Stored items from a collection
════════
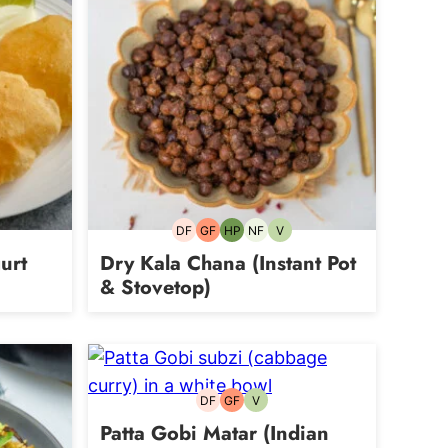
DF
GF
HP
NF
V
Dairy-
Gluten-
High-
Nut-
Vegetarian
free
free
Protein
free
urt
Dry Kala Chana (Instant Pot
& Stovetop)
DF
GF
V
Dairy-
Gluten-
Vegetarian
free
free
Patta Gobi Matar (Indian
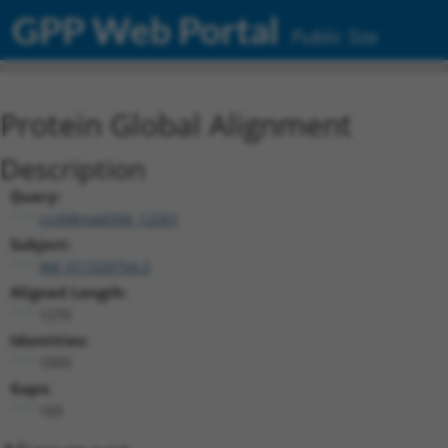
GPP Web Portal
Public Site
Protein Global Alignment
Description
Query:
ccsbBroad304_12261
Subject:
XM_011520754.3
Aligned Length:
1270
Identities:
1093
Gaps:
165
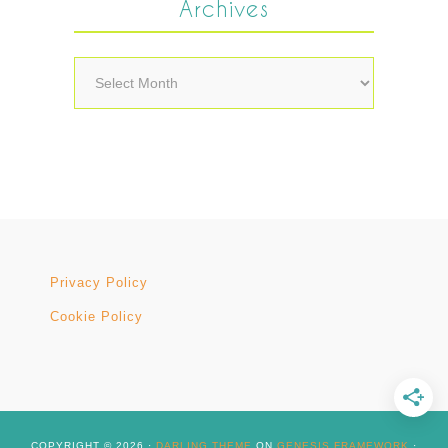
Archives
Archives
Privacy Policy
Cookie Policy
COPYRIGHT © 2026 ·
DARLING THEME
ON
GENESIS FRAMEWORK
·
════════
What needs to be done:
Print the data again word for word, pictures excluded.

Answer:
DF
GF
HP
NF
V
Dairy-
Gluten-
High-
Nut-
Vegetarian
free
free
Protein
free
urt
Dry Kala Chana (Instant Pot
& Stovetop)
DF
GF
V
Dairy-
Gluten-
Vegetarian
free
free
Patta Gobi Matar (Indian
GPP Web Portal
Public Site
Protein Global Alignment
Description
Query:
ccsbBroad304_12261
Subject:
XM_011520754.3
Aligned Length:
1270
Identities:
1093
Gaps:
165
Archives
Archives
Privacy Policy
Cookie Policy
COPYRIGHT © 2026 ·
DARLING THEME
ON
GENESIS FRAMEWORK
·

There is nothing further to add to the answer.